At the dawn of the Department of Homeland Security, no one was thinking about how to manage flying robots. In the almost 16 years since its founding, air travel passengers adjusted to the swath of security changes put in place with the aim of lessening the likelihood of airline hijackings. It is the low sky, then, the space where airliners don’t travel except during landings and takeoffs, that a different sort of concern has emerged: what to do about cheap, easy to pilot drones, should they ever become a threat?
Last week, the Homeland Security Secretary Kirstjen Nielsen asked Congress for the authority to “identify, track, and mitigate drones that could pose a danger to the public and to DHS operations,” reports Reuters. Nielsen cited the specific example of ISIS using armed drones, though the technique is hardly limited to ISIS; irregular forces fighting in Ukraine also adapted quadcopters into miniature bombers. The Army is already investing heavily in solving this problem.

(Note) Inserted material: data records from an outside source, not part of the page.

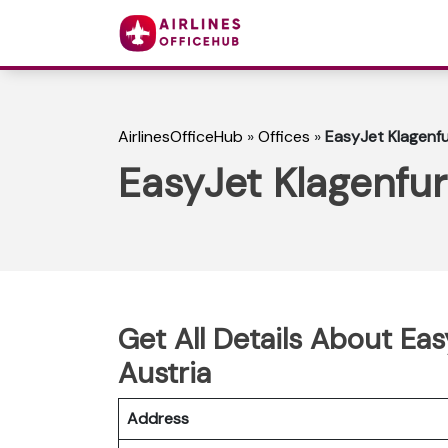
AirlinesOfficeHub
»
Offices
»
EasyJet Klagenfur
EasyJet Klagenfurt
Get All Details About Eas
Austria
Address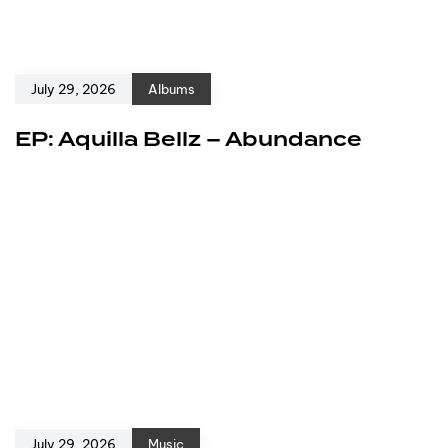
July 29, 2026
Albums
EP: Aquilla Bellz – Abundance
July 29, 2026
Music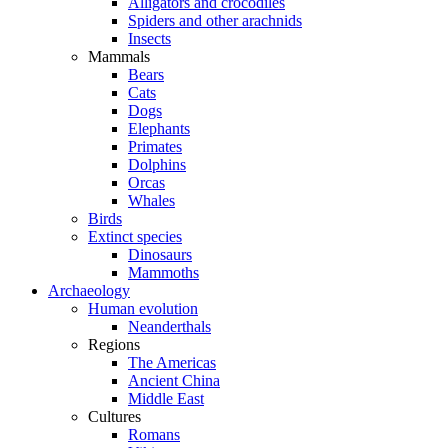
Alligators and crocodiles
Spiders and other arachnids
Insects
Mammals
Bears
Cats
Dogs
Elephants
Primates
Dolphins
Orcas
Whales
Birds
Extinct species
Dinosaurs
Mammoths
Archaeology
Human evolution
Neanderthals
Regions
The Americas
Ancient China
Middle East
Cultures
Romans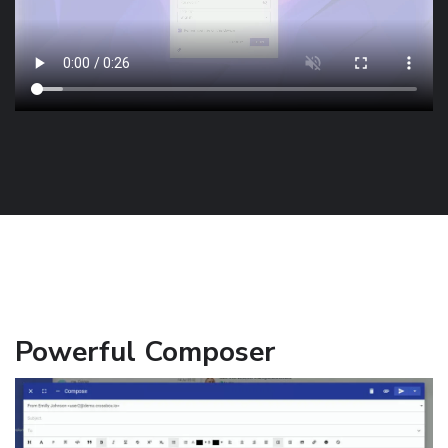
Powerful Composer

As fits the DHS mandate, Nielsen’s concern was focused not on the dangers posed by quadcopters to servicemembers fighting abroad, but that America’s enemies (specifically alluding to ISIS) will use drones as weapons stateside. This is a fear that has yet to materialize, though the technology to make it happen is certainly available, should a nefarious actor decide to pursue it. Additionally, Nielsen wants tools to protect against drones doing surveillance or smuggling drugs, which are at least things people have actually done with drones inside the United States. (Notably absent from the list of threats is the drone swarm that the FBI saysinterfered with a hostage rescue operation, perhaps the most novel use of drones for illicit behavior so far observed.)